Завоеватель Парижа | страница 40
Когда Ланжерона вызвал к себе граф Федор Федорович Буксгевден, командующий левым флангом русско-австрийских войск и его непосредственный начальник, то он прямо сказал ему, даже не пытаясь сдерживаться:
— Граф, я не сомневаюсь ни минуты, что Бонапарт вас всех обвел вокруг пальца. Поймите же наконец, что он намеренно ослабил свой левый фланг, дабы мы решили напасть именно здесь и попробовать отрезать его от Дуная и от дороги на Вену. Но он вдвойне обманул союзников, горе-союзников. Мы увели часть своих войск с занятых высот, дабы бросить силы на его левый фланг и прорвать его. Но ослаблять себя и в таком месте — ничего глупее этого просто быть не может. Вот увидите, он займет высоты и расколет нашу армию надвое.
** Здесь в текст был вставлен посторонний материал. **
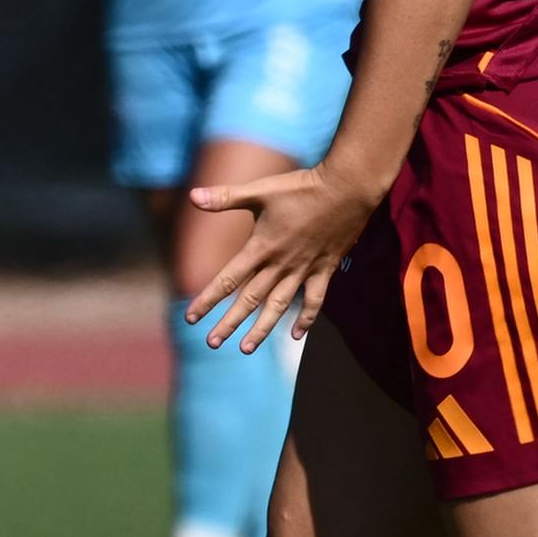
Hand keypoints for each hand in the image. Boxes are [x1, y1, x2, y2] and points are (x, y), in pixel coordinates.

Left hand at [181, 162, 378, 352]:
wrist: (346, 189)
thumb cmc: (300, 187)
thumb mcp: (260, 191)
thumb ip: (225, 197)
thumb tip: (192, 196)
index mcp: (261, 247)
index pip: (228, 279)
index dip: (208, 299)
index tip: (191, 318)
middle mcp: (280, 264)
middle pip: (250, 300)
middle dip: (229, 323)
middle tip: (212, 343)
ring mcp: (304, 270)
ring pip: (279, 307)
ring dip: (262, 329)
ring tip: (246, 349)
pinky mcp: (324, 269)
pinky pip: (314, 301)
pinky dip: (306, 319)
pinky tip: (296, 335)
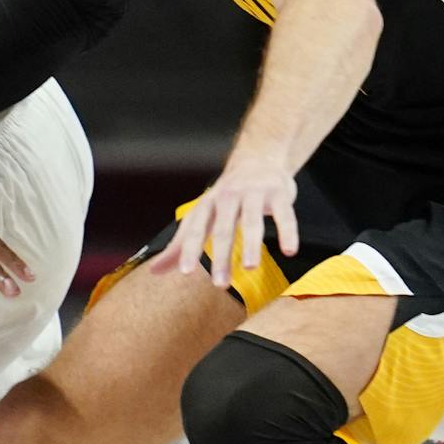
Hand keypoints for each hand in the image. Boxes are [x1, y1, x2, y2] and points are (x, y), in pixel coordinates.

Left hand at [147, 157, 298, 288]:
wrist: (258, 159)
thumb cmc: (227, 196)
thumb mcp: (202, 216)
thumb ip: (180, 244)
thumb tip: (154, 271)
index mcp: (208, 205)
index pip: (196, 229)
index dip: (189, 249)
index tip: (185, 272)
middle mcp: (229, 197)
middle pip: (224, 229)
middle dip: (221, 256)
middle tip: (219, 283)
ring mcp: (254, 194)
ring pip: (253, 221)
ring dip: (251, 244)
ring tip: (250, 267)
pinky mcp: (279, 194)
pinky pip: (284, 215)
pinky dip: (287, 232)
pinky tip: (289, 251)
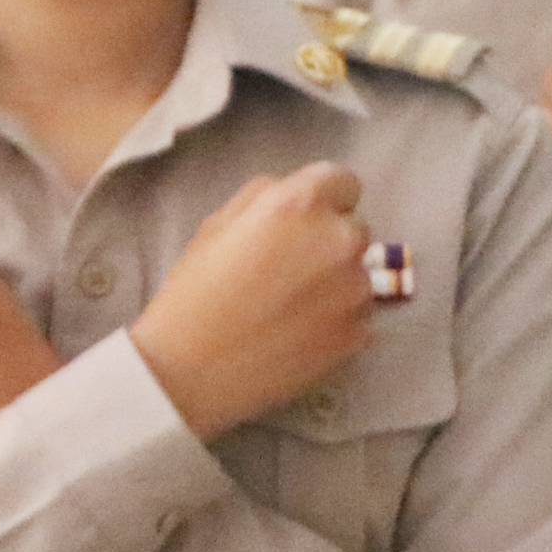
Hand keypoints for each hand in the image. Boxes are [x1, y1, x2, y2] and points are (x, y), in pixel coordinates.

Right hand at [129, 164, 375, 441]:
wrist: (190, 370)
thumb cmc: (192, 293)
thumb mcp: (213, 226)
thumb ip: (261, 197)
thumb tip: (289, 194)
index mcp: (300, 205)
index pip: (341, 181)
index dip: (320, 199)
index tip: (298, 223)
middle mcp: (339, 240)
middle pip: (354, 227)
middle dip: (326, 241)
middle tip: (286, 269)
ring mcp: (357, 290)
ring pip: (357, 273)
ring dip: (333, 282)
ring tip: (288, 308)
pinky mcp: (360, 333)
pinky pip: (356, 315)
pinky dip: (334, 320)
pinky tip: (296, 333)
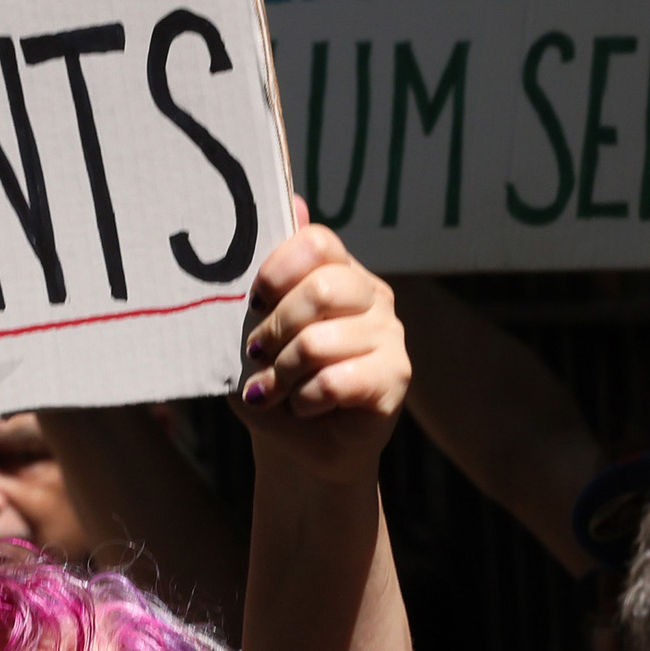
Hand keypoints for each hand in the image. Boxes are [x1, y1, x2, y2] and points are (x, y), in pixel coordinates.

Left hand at [234, 215, 410, 488]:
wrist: (301, 451)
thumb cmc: (275, 383)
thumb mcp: (255, 329)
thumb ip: (269, 275)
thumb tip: (292, 199)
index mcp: (339, 272)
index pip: (317, 242)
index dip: (278, 268)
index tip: (253, 301)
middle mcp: (371, 295)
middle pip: (323, 288)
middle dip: (275, 327)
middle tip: (255, 354)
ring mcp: (389, 335)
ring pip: (321, 341)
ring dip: (282, 372)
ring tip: (270, 391)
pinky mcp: (396, 377)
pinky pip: (336, 380)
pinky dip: (304, 400)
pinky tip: (301, 408)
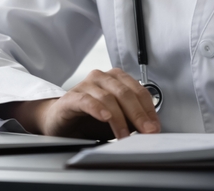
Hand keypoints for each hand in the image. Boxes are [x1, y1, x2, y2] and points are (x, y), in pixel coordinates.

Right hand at [11, 68, 160, 139]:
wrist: (59, 121)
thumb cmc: (89, 119)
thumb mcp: (116, 120)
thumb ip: (131, 121)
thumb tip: (151, 129)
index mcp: (117, 79)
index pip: (139, 91)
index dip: (149, 110)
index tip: (155, 127)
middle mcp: (103, 78)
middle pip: (126, 93)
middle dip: (139, 114)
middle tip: (147, 131)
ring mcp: (86, 85)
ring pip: (109, 97)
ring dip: (120, 119)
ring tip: (125, 136)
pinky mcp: (71, 97)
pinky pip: (87, 100)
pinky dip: (98, 108)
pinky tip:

В ответ Федор Федорович высокомерно рассмеялся. Торжествующе глядя пустыми голубыми глазами, он сказал Ланжерону:
— Вам везде чудятся враги, мой друг.
Ланжерон же запальчиво отвечал:
— А вы, граф, не в состоянии нигде разглядеть никакого врага.
Буксгевден так и не простил Ланжерону его правоты. Когда французы заняли праценские высоты, то Федор Федорович написал записку главнокомандующему Кутузову, в которой назвал Ланжерона изменником. Войска союзников, действительно, были расколоты надвое.
Однако Ланжерон, который всегда был уверен в непроходимой тупости своего начальника, был обижен не столько на него, сколько на Кутузова:
— Как он терпит вмешательство в свои обязанности главнокомандующего? Как он дает помыкать собой императорским фаворитам? Боже, какое немыслимое самоуправство! А особенно невыносим князь, утверждающий, что Бонапарт нас боится, что он боится дать нам генеральное сражение. И государь верит этому самонадеянному мальчишке! Ужас! Все гибнет от произвола нескольких спесивых болванов…
Все это Ланжерон говорил себе, выходя поздно ночью от Буксгевдена, а на рассвете началась битва.
Под Аустерлицем он вначале сражается в центре левого фланга русской армии, а затем пытается задержать отступление русских войск вместе с бригадой генерала Каменского, но безуспешно.
Картинка. О ДЕРЕВУШКЕ ПРАЦ И ОКРЕСТНОСТЯХ
Густой, плотный туман лег на холмы, он накрыл их полностью, сжал, cдавил, стиснул. Ланжерону даже показалось, что сейчас его и его колонну, приготовившуюся к марш-броску, просто сплющит туманом. А если и не сплющит, то придется спускаться вниз — в могилу.
Деревня Прац, примостившаяся у подножия двух холмов, оказалась в какой-то сплошной, непроходимой темноте, как в могиле. И все кто были там внизу, представлялись заживо похороненными.